Ride-sharing services a factor in their demise
Two airport shuttle operators—one with a global network—turned off their engines at the end of 2019.
Competition from ridesharing services Uber and Lyft were implicated in the demise of the international SuperShuttle network as well as the Coach USA Indiana Airport Supersaver bus service.
Both ceased operations on Dec. 31. SuperShuttle served airports in 71 U.S. cities and 16 in other countries, according to its website.
Coach USA announced an end to its shuttle service connecting northwestern Indiana with the Midway and O’Hare airports in Chicago. The Chicago Trolley sightseeing bus operation also was parked. After the announcement, Royal Excursion of northern Indiana announced plans to expand its services to connect the region with the Chicago airports.
“SuperShuttle is the leader in airport transportation with over 30 years of experience and 150 million passengers served,” its website proclaimed. In December, however, the company began notifying airports that it would not continue operations into 2020.
The Los Angeles Times has been following the decline of shuttle and taxi businesses in the past three years.
“Shared van services such as SuperShuttle have been hit hard since the advent of ride-hailing services,” the paper reported in December. “At LAX (Los Angeles International Airport), shared van rides plunged by two-thirds in the first half of this year compared with the first half of 2016, the first full year that Uber and Lyft operated there, according to city data.
“Trips on LAX’s FlyAway buses also sank by two-thirds during that time; taxi trips fell 39 percent; and courtesy shuttles to car rental facilities, parking lots and hotels saw a 20 percent decline. The number of Uber and Lyft trips, meanwhile, more than doubled.”
The closure affected “hundreds” of franchisees who owned their vans, the paper reported. One of them provided a letter in which SuperShuttle told him the company was closing due to “increasing costs and changes in the competitive and regulatory landscape” that “have called into question the economic and operational viability of the company’s operations.”

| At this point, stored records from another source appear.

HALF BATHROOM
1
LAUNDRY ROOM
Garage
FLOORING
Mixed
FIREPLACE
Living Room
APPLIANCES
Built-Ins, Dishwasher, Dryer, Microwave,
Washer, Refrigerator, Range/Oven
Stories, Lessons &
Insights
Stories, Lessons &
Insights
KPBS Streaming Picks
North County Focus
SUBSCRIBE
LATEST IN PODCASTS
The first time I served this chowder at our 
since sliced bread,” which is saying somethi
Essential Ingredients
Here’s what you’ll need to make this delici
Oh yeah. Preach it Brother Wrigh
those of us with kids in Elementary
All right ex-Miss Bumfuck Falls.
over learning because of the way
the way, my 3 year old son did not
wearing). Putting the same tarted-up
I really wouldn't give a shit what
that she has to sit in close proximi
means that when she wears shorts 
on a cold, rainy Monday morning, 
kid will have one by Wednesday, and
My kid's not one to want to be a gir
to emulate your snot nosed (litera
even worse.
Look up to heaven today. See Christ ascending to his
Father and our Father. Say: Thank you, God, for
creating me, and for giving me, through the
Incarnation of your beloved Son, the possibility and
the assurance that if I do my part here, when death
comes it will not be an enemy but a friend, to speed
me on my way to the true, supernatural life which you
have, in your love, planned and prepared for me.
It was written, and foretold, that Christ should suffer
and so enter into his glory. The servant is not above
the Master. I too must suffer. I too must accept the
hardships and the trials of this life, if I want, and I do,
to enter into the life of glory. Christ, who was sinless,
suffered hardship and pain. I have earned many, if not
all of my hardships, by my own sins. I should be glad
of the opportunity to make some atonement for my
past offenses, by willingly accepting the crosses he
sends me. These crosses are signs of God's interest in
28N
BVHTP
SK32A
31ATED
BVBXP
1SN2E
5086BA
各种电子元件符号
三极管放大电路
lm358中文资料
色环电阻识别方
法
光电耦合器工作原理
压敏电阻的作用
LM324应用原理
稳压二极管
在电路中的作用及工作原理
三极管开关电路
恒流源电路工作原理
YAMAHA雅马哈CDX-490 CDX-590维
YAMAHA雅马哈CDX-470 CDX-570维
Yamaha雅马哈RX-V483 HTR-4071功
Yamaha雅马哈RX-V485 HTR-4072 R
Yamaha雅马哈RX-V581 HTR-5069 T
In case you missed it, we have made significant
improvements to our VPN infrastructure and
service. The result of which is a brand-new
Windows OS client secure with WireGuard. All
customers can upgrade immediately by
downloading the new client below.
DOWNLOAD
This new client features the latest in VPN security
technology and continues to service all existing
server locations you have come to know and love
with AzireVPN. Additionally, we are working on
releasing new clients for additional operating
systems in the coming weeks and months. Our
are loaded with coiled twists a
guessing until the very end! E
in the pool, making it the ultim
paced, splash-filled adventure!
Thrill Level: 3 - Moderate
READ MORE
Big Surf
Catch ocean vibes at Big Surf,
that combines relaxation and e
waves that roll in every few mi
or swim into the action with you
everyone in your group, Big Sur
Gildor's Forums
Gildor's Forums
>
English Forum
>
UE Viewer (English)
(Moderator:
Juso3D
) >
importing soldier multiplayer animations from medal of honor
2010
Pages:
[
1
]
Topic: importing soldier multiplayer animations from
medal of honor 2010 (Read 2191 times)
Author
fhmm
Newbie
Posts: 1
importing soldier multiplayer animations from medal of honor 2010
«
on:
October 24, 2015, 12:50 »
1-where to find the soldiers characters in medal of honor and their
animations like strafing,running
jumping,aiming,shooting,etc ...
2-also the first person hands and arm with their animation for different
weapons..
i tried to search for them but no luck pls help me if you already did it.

The company had not issued a public statement about its plans a week after it began informing airports, employees and franchisees of the shutdown. The website’s news page was empty, and its media press kit contained no information beyond the graphic elements of its logos.
Coach USA’s Indiana Airport Supersaver buses served three counties, including the University of Notre Dame, South Bend Regional Airport and the LaPorte County Convention and Visitors Bureau.
About 300 drivers and other employees lost their jobs, Coach USA spokesman Sean Hughes said. They would be offered positions at other Coach USA operations if they are willing to relocate, he said.
The Times of Northwest Indiana reported, “In recent years, the bus service has faced increased competition from ride-hailing apps like Lyft and Uber, which are more costly but offer travelers who don’t want to drive themselves to the airport more flexibility and convenience.”
Royal Excursion expansion
Royal Excursion of Mishawaka, Indiana, will “expand the company’s service operations in all of Michiana and NW Indiana, including the lines connecting the University of Notre Dame and Chicago airports,” it announced on Dec. 12.
“We are very excited to deliver our cost-effective, eco-friendly and customer-centric transportation services to more of our neighbors in Michigan and the northwestern part of Indiana,” said owner and President Shannon Kaser.
“This line, which is a vital transportation route that connects travelers from northwestern Indiana and Chicagoland, has been part of our community for many years. We are proud to ensure travelers continue to have a safe and cost-effective mode of transportation available to them,” he said.
Royal Excursion plans to implement the service within 60 days.